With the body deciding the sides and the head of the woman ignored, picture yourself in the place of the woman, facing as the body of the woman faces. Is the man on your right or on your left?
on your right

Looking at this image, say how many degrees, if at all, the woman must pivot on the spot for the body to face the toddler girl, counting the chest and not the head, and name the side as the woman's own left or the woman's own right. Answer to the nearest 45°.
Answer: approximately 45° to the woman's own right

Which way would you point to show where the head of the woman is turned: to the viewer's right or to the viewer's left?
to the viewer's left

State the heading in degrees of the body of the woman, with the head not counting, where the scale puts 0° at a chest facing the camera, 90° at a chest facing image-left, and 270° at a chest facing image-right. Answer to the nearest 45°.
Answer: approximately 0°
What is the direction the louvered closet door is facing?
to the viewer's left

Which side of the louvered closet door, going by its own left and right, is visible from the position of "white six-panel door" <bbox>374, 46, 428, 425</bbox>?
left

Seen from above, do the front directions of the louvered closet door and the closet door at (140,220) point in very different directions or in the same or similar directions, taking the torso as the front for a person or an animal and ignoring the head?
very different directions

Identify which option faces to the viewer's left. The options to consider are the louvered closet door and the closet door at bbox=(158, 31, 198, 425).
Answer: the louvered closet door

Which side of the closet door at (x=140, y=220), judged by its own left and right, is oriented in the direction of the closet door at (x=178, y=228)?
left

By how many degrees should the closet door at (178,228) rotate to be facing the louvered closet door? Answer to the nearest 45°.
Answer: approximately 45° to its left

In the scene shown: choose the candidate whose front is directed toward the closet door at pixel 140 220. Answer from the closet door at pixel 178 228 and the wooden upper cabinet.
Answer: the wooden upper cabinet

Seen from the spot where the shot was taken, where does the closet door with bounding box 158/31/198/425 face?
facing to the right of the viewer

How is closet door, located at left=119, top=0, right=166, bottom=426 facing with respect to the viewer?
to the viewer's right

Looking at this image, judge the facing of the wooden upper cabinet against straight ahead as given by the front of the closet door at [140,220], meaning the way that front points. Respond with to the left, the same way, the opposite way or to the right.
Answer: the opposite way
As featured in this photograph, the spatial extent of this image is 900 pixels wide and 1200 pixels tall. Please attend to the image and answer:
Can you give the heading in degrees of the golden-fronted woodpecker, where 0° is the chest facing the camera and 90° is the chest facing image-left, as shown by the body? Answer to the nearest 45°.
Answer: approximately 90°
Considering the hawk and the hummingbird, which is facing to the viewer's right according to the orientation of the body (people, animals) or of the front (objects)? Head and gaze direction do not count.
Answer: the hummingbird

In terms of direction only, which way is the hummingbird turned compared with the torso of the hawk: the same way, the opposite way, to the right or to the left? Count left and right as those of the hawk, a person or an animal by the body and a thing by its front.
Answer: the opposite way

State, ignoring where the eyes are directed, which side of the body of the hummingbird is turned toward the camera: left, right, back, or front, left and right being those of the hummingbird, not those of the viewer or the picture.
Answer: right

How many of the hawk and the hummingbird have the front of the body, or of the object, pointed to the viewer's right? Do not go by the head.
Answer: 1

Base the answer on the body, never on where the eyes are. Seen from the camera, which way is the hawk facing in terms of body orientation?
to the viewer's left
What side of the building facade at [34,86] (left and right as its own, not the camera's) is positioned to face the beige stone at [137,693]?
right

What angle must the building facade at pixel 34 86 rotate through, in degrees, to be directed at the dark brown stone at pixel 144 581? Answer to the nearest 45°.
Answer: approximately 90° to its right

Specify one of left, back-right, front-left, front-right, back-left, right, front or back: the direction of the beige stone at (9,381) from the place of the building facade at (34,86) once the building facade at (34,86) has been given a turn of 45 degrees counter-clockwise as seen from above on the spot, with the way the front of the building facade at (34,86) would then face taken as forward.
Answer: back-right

# # # #

Please recast all the data above as a Markdown table with the columns "No." and "Text", one numbered row per line, with blank lines left out.

| No. | Text |
|---|---|
| 1 | With the body deciding the sides and the head of the woman ignored, picture yourself in the place of the woman, facing as the body of the woman faces. Is the man on your right or on your left? |
| 2 | on your right |
| 3 | Looking at this image, say how many degrees, if at all, the woman must pivot on the spot for the body to face the toddler girl, counting the chest and not the head, and name the side as the woman's own left or the woman's own right. Answer to the nearest 45°. |
| 4 | Answer: approximately 45° to the woman's own right |
| 5 | Which way would you point to show where the head of the woman is turned: to the viewer's right or to the viewer's left? |
| 6 | to the viewer's left |
| 7 | State the heading in degrees of the body of the woman, with the head not counting, where the scale puts 0° at a chest facing the camera, 90° at a chest facing image-left, and 270° at a chest facing image-right. Answer to the nearest 45°. |
| 8 | Answer: approximately 0° |
| 9 | What is the direction the louvered closet door is facing? |
| 10 | to the viewer's left |
| 11 | Which side of the louvered closet door, going by its own left and right, is visible from the position of "white six-panel door" <bbox>374, 46, 428, 425</bbox>? |
| 12 | left |
| 13 | Seen from above, do the front directions of the louvered closet door and the closet door at (140,220) point in very different directions or in the same or similar directions, taking the torso as the front for a person or an animal and ignoring the head? |
| 14 | very different directions |
| 15 | Identify which option faces to the viewer's left. The options to consider are the louvered closet door and the closet door at bbox=(158, 31, 198, 425). |
| 16 | Answer: the louvered closet door |
| 17 | Which side of the closet door at (x=140, y=220), judged by its own left and right, is oriented in the direction of the closet door at (x=178, y=228)? |
| 18 | left |
| 19 | By how many degrees should the closet door at (178,228) rotate to be facing the louvered closet door? Answer to the nearest 45°. |
| 20 | Answer: approximately 45° to its left |
| 21 | In the scene shown: choose the candidate whose front is directed toward the closet door at pixel 140 220. Answer from the closet door at pixel 178 228 and the wooden upper cabinet. |
| 22 | Answer: the wooden upper cabinet |
| 23 | Seen from the spot where the shot was taken, where does the closet door with bounding box 158/31/198/425 face? |
| 24 | facing to the right of the viewer |
| 25 | How is closet door, located at left=119, top=0, right=166, bottom=426 facing with respect to the viewer? |
| 26 | to the viewer's right |
| 27 | Looking at this image, judge the facing of the wooden upper cabinet against straight ahead as given by the front of the closet door at [140,220], meaning the way that front points. Respond with to the left, the same way, the opposite way or to the right. |
| 28 | Answer: the opposite way |
| 29 | As featured in this photograph, the spatial extent of this image is 900 pixels wide and 1200 pixels tall. Please attend to the image and answer: |
| 30 | Can you give the heading in degrees of the golden-fronted woodpecker, where 0° is the chest facing the camera and 90° is the chest facing image-left, as shown by the body? Answer to the nearest 45°. |
| 31 | Answer: approximately 90° |
| 32 | Considering the hawk and the hummingbird, which is facing to the viewer's right according to the orientation of the body (people, animals) or of the front (objects)? Head and gaze direction do not count. |
| 33 | Answer: the hummingbird |
| 34 | In terms of direction only, which way is the hummingbird turned compared with the torso of the hawk: the same way, the opposite way, to the right or to the left? Count left and right as those of the hawk, a person or an animal by the body and a thing by its front. |
| 35 | Answer: the opposite way |
| 36 | State, ignoring where the eyes are directed, which side of the body of the hummingbird is turned toward the camera: left, right, back, or front, left and right being those of the hummingbird, not those of the viewer or the picture. |
| 37 | Answer: right |
| 38 | How many of the hawk and the hummingbird have the front of the body, or of the object, pointed to the viewer's right? Do not go by the head. |
| 39 | Answer: 1 |
| 40 | Base the answer on the body, never on where the eyes are. Seen from the camera, which way is the hawk facing in terms of body orientation? |
| 41 | to the viewer's left |
| 42 | What side of the building facade at [34,86] (left and right as its own, not the camera's) is positioned to face the beige stone at [137,693]? |
| 43 | right |
| 44 | What angle must the building facade at pixel 34 86 rotate through, in degrees, to be directed at the dark brown stone at pixel 144 581? Answer to the nearest 45°. |
| 45 | Answer: approximately 90° to its right |
| 46 | Specify one of left, back-right, front-left, front-right, back-left, right, front or back: the direction of the beige stone at (9,381) from the place of the building facade at (34,86) once the building facade at (34,86) has been given a turn of 45 degrees counter-clockwise as seen from above on the spot, with the way the front of the building facade at (34,86) would then face taken as forward. |
| 47 | Answer: back-right |